#### Tâche A
Déterminez combien de lignes des enregistrements contiennent la chaîne "FilletCrossSection", en tenant compte de la casse. Donnez seulement ce nombre.

#### Texte fourni
☆ ☆ ☆ ☆ ☆
Le cinéma français veut passer à la vitesse supérieure à l’export
Le cinéma français veut passer à la vitesse supérieure à l’export
LE MONDE ECONOMIE
En 2015, l’écurie de Luc Besson a été la locomotive des films hexagonaux à l’étranger.
Doper le cinéma français hors de nos frontières. Tel est l’objectif du Centre national du cinéma et de l’image animée (CNC), qui a adopté, jeudi 24 novembre, un « plan export », en dégageant un coup de pouce financier de 12 millions d’euros par an.
Avec 111,4 millions d’entrées en dehors de la France en 2015, le cinéma hexagonal compte déjà davantage de spectateurs à l’étranger que sur son territoire. Et il peut toujours se targuer d’être le pays européen qui exporte le mieux son 7e art. Mais la compétition avec Hollywood reste particulièrement inégale.
Les longs-métrages américains dégagent deux tiers de leurs recettes à l’étranger et représentent près de 80 % de la programmation des salles mondiales. La bataille se durcit chaque jour davantage, puisque les budgets de promotion des blockbusters hollywoodiens viennent de dépasser, en moyenne, leurs coûts, déjà colossaux, de production…
L’enjeu du CNC est de renforcer la présence des films français sur certains territoires, comme l’Amérique du Sud (où 22,6 millions de spectateurs ont vu des films hexagonaux en 2015) ou l’Asie, devenue la première zone d’exportation du cinéma français, avec 29,4 millions d’entrées.
0,90 euro de subvention sur les entrées réalisées dans 55 pays
Si une vingtaine de nouvelles salles s’ouvrent chaque jour en Chine, il est extrêmement difficile de percer dans ce pays. Le nombre de films étrangers admis chaque année y est toujours contingenté.
☆ ☆ ☆ ☆ ☆
#### Enregistrements fournis
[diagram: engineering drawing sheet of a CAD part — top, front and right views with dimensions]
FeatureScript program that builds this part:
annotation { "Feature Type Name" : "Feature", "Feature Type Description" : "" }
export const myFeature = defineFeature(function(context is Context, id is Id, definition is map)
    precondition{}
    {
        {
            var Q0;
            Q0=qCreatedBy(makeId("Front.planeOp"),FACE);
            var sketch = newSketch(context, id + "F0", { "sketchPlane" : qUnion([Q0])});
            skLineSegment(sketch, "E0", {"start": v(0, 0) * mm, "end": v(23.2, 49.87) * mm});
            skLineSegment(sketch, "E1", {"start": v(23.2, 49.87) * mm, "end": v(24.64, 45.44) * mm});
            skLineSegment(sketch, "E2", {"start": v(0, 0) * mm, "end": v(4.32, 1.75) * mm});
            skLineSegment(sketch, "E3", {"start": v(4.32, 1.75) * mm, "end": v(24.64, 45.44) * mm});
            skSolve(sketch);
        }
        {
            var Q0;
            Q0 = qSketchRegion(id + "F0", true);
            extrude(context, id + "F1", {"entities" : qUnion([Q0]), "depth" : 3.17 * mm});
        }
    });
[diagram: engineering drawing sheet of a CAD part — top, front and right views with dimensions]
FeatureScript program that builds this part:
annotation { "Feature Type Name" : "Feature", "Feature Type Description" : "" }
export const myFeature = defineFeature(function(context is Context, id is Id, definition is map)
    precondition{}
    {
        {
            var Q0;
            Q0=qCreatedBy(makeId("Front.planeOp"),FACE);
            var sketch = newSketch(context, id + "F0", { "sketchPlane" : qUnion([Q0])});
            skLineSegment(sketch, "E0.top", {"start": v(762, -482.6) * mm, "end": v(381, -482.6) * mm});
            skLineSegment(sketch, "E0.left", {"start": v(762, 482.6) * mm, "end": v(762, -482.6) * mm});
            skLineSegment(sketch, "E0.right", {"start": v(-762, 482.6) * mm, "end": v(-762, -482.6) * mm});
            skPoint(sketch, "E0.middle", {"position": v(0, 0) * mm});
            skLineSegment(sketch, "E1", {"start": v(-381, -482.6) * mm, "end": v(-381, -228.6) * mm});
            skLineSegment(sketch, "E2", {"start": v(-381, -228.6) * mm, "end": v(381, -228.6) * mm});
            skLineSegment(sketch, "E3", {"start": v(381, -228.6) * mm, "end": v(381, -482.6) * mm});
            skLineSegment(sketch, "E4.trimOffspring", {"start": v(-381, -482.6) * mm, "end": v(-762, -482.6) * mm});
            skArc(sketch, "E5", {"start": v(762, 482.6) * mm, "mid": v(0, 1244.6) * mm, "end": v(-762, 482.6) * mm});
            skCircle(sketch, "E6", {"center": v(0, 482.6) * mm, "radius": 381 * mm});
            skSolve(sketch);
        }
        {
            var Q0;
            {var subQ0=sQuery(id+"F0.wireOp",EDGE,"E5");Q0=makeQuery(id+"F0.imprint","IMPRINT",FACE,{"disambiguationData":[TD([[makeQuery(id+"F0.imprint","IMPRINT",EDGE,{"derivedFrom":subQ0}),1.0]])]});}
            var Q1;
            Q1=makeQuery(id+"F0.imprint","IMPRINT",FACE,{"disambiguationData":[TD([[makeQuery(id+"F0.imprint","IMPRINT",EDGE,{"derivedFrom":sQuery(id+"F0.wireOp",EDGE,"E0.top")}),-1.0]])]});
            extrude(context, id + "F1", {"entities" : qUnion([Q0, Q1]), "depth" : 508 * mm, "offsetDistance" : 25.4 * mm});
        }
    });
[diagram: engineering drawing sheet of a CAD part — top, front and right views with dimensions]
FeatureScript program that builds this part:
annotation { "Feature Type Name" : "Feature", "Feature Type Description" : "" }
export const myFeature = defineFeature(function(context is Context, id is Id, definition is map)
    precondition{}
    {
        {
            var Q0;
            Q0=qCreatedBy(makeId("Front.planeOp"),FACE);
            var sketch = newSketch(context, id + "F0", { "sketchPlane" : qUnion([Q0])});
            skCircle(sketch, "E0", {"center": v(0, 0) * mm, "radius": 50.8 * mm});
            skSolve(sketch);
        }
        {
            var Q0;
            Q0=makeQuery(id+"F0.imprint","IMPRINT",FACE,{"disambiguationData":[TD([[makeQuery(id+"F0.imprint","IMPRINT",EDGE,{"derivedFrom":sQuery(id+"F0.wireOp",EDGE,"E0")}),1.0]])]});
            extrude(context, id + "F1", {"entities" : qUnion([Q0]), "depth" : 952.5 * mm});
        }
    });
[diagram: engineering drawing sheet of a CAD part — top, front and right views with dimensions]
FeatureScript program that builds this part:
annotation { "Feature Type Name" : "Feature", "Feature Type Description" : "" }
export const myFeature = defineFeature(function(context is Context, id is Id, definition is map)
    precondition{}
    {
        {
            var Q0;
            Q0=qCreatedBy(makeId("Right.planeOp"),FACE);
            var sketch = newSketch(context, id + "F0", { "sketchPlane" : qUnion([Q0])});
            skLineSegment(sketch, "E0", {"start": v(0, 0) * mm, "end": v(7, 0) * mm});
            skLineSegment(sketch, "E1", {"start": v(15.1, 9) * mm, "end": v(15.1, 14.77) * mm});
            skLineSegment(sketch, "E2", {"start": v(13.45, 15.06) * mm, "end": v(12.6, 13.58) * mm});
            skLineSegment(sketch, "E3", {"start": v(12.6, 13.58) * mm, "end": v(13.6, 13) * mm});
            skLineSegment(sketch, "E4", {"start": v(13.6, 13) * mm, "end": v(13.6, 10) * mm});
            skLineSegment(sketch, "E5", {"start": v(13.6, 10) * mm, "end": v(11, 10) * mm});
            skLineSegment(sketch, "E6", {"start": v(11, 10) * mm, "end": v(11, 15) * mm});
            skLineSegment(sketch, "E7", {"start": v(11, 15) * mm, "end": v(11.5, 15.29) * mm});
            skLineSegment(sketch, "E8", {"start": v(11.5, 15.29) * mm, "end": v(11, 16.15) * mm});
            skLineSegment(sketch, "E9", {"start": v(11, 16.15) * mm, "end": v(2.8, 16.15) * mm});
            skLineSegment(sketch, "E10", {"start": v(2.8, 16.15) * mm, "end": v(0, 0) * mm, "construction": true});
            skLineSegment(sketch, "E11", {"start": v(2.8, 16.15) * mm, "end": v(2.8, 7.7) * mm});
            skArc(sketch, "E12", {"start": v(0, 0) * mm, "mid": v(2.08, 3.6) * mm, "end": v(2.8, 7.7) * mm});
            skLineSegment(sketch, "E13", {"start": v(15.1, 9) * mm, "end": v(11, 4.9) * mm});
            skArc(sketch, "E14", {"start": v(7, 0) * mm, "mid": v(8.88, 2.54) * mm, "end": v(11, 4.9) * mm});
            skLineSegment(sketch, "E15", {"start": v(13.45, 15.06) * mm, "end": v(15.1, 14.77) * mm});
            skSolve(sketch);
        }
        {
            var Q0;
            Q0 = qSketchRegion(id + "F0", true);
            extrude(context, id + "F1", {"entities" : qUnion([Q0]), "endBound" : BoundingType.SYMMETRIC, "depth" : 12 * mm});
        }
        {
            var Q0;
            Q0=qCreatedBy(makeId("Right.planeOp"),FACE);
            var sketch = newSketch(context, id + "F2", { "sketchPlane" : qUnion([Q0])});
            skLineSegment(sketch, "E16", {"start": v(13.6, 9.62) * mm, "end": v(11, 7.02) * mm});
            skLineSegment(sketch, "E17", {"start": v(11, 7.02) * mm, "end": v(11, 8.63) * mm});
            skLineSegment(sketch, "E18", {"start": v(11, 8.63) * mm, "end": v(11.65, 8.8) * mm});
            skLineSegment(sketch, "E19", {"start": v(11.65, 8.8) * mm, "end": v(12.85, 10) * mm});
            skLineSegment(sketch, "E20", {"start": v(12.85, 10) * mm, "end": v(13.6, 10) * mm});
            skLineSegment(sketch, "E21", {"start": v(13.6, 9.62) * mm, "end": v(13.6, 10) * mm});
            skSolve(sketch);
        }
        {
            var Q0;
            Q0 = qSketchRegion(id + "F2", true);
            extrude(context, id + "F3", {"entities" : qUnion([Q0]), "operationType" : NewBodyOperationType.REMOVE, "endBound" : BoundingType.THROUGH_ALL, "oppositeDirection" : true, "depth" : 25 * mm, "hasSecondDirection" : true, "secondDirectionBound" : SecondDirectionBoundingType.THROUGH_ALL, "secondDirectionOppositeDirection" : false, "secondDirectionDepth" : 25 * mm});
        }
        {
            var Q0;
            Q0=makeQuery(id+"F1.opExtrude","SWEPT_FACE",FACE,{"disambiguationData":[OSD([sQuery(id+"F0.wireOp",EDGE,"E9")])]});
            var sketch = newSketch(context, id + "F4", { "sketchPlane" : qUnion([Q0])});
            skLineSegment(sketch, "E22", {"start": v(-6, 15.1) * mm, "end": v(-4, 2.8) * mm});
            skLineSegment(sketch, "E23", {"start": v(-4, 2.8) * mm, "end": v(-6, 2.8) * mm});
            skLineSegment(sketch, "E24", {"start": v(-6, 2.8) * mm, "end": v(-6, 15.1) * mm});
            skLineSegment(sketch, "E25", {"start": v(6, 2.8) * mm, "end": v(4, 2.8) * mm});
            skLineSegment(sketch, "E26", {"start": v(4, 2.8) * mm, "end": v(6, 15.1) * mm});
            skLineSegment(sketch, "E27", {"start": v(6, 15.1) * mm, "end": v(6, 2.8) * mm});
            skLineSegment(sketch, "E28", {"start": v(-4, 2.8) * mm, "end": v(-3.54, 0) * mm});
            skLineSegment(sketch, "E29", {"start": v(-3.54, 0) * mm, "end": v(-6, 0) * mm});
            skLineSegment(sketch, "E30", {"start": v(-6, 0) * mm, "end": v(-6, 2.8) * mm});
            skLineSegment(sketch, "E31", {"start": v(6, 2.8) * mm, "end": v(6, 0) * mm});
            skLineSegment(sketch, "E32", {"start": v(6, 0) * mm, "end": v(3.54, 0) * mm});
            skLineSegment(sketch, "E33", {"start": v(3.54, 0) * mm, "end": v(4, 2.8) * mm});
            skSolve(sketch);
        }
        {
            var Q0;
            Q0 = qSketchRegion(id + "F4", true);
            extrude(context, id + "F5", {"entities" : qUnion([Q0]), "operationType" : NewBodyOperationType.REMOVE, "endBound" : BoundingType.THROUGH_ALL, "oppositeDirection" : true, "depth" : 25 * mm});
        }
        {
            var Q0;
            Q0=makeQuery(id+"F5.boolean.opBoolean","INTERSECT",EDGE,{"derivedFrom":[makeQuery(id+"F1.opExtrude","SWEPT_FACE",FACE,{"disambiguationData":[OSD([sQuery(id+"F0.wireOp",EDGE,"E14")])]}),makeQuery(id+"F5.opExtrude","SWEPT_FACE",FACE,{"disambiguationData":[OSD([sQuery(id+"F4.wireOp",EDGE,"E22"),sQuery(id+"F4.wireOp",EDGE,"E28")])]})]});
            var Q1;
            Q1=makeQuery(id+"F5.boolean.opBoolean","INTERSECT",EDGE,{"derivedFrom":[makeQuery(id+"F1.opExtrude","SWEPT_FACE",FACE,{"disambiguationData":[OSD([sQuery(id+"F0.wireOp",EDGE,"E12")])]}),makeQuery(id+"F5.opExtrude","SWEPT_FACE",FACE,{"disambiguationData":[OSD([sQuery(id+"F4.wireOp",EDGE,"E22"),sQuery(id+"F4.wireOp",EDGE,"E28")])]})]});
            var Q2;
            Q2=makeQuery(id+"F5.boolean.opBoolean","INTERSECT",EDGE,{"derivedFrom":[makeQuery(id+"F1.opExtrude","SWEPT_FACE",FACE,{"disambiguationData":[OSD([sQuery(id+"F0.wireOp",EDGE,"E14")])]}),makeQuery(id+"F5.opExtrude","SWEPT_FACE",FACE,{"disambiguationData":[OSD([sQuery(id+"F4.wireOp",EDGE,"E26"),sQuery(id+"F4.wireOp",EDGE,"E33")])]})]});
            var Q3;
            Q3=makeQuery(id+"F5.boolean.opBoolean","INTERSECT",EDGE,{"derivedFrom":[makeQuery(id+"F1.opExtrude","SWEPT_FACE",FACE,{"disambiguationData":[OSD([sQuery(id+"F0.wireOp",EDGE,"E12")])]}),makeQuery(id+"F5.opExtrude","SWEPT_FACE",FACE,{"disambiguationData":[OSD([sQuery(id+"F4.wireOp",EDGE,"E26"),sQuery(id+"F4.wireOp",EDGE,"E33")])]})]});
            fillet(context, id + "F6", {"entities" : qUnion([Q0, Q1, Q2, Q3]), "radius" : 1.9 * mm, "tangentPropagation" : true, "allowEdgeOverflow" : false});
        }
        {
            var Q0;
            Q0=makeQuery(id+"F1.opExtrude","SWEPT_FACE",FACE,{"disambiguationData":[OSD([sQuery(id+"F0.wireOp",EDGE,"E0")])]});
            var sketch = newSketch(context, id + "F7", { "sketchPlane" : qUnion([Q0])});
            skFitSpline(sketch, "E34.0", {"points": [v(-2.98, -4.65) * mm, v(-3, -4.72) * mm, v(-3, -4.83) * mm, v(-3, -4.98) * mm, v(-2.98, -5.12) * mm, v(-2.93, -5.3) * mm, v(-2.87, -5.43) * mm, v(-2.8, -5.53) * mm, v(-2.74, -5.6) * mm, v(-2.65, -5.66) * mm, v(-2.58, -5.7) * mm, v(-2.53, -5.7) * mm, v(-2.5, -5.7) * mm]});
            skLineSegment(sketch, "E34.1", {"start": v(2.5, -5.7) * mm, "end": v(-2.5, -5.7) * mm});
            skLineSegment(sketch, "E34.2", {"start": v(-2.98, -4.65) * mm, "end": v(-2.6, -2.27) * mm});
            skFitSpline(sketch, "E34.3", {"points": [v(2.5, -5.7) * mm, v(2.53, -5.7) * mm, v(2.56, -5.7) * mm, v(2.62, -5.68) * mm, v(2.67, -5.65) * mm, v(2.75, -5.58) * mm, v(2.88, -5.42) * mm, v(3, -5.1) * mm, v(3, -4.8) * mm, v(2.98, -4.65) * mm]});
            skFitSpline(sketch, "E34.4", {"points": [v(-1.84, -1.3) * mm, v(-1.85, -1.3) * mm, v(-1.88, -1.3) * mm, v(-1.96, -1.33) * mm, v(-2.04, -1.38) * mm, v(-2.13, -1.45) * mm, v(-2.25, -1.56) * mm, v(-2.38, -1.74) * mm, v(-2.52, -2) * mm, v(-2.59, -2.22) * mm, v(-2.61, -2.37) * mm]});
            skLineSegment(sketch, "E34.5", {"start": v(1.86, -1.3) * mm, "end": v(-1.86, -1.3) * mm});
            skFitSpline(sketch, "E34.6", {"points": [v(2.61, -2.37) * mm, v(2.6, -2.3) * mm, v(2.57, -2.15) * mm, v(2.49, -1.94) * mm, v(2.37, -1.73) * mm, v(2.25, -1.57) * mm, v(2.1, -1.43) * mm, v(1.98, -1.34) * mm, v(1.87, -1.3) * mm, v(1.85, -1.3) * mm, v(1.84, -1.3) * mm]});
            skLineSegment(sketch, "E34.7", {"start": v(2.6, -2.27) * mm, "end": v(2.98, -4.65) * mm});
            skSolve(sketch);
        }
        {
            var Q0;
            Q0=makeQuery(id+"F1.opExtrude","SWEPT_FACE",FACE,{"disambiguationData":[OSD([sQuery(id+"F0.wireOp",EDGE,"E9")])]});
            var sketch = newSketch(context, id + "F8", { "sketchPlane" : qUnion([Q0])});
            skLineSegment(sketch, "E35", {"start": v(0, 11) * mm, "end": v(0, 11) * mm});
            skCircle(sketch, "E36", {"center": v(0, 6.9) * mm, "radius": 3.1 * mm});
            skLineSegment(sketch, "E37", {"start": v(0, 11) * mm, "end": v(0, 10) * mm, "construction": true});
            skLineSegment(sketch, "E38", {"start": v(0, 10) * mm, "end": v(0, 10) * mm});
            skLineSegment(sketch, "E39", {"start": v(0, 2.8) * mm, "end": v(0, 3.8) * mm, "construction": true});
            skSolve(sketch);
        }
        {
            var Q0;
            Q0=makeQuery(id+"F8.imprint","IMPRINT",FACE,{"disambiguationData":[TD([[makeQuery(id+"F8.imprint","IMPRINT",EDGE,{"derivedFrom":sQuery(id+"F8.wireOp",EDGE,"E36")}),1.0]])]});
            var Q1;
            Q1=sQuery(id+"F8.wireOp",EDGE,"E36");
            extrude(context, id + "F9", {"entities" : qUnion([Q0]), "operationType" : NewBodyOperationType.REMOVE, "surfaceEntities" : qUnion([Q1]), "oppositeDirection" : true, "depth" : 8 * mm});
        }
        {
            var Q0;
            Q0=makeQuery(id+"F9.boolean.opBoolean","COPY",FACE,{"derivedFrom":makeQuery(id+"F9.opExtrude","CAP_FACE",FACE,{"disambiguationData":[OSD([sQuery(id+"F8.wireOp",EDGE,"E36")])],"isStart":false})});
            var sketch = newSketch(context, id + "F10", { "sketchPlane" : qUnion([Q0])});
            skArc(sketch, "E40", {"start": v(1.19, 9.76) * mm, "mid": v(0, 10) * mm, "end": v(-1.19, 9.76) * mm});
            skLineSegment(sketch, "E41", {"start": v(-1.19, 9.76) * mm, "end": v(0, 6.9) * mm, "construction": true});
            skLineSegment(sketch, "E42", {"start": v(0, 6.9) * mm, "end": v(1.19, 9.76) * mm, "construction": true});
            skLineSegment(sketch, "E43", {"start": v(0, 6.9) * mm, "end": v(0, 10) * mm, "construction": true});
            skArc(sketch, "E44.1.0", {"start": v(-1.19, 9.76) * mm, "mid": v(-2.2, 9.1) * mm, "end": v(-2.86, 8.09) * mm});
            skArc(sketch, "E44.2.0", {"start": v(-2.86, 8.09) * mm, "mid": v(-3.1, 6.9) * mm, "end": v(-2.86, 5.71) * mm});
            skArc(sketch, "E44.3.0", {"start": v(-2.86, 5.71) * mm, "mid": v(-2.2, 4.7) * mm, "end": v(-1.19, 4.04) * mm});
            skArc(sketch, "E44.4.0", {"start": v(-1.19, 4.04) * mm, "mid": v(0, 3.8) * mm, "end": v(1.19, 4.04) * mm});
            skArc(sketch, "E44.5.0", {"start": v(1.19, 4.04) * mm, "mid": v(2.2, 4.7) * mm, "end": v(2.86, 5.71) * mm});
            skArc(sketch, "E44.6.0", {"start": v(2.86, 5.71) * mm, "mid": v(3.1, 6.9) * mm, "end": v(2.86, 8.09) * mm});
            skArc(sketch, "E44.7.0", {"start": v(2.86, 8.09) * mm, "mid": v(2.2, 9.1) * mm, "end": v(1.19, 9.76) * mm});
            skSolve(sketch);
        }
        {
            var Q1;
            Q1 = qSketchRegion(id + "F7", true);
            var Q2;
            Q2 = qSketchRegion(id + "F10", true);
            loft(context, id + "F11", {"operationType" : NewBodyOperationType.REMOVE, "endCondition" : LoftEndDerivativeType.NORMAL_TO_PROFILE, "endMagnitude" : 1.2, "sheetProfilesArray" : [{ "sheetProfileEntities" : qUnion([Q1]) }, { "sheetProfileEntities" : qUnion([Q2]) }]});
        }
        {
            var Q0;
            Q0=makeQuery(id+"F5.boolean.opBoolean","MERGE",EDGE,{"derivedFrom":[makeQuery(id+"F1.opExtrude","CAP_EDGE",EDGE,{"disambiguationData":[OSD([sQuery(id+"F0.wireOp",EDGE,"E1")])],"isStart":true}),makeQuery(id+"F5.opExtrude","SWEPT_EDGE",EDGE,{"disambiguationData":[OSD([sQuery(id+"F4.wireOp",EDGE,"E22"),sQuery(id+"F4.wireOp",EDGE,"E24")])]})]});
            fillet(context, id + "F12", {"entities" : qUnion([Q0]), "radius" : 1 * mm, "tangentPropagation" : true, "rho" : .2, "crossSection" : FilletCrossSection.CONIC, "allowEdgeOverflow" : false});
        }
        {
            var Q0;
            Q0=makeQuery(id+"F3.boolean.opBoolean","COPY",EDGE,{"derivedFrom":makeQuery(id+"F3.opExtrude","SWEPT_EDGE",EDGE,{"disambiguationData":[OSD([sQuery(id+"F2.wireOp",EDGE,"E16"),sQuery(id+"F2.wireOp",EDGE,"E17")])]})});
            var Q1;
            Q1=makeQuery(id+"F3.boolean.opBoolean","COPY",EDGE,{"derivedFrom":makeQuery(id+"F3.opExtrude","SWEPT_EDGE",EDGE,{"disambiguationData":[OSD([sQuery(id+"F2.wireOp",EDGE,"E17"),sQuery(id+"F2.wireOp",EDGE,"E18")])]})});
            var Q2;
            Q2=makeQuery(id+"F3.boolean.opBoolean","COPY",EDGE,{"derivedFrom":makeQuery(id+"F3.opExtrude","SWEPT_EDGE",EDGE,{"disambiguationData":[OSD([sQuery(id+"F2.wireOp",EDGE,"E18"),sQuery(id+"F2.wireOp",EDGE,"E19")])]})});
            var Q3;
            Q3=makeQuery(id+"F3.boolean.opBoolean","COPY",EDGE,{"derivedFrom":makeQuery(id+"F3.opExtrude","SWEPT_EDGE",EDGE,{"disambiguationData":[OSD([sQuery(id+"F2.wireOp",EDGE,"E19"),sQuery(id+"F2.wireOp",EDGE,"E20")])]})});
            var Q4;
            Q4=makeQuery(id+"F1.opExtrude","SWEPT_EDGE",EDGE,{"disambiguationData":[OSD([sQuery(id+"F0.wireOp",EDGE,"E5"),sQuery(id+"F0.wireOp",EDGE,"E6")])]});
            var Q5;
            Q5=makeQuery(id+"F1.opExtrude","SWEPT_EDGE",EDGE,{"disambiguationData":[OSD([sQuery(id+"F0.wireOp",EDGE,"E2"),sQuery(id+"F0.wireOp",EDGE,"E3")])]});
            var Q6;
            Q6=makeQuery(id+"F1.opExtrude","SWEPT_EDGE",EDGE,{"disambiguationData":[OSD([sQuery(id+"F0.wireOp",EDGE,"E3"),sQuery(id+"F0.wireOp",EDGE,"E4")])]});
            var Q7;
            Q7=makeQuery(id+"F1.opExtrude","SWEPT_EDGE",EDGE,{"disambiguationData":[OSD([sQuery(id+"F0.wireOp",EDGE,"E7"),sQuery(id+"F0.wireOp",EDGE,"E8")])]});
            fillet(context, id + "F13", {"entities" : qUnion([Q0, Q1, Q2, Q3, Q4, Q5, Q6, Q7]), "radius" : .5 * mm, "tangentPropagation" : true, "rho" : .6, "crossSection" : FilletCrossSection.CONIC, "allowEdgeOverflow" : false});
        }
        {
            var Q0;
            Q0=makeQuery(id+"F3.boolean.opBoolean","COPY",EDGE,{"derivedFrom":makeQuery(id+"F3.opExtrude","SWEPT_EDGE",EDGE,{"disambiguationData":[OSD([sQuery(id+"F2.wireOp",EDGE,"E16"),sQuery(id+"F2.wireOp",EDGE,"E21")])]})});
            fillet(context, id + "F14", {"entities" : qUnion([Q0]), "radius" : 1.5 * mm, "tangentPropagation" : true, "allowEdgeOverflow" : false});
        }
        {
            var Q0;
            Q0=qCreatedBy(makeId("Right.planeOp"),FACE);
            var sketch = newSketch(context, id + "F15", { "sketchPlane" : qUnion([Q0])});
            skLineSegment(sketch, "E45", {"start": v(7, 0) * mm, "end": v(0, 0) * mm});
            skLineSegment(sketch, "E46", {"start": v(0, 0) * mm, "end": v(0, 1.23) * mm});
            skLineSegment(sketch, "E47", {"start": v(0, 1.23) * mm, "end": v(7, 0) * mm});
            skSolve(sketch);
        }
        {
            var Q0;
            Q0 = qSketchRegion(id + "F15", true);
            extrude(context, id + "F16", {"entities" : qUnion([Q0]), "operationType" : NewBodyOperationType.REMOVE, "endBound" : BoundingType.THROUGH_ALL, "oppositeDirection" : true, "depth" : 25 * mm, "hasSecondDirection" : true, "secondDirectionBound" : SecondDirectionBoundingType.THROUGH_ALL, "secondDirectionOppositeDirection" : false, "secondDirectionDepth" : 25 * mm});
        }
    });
☆ ☆ ☆ ☆ ☆
#### Tâche B
D'après le texte sur le cinéma français à l'export, quel soutien financier annuel le CNC dégage-t-il pour son plan export ?

#### Réponse attendue A
2

#### Réponse attendue B
12 millions d'euros par an.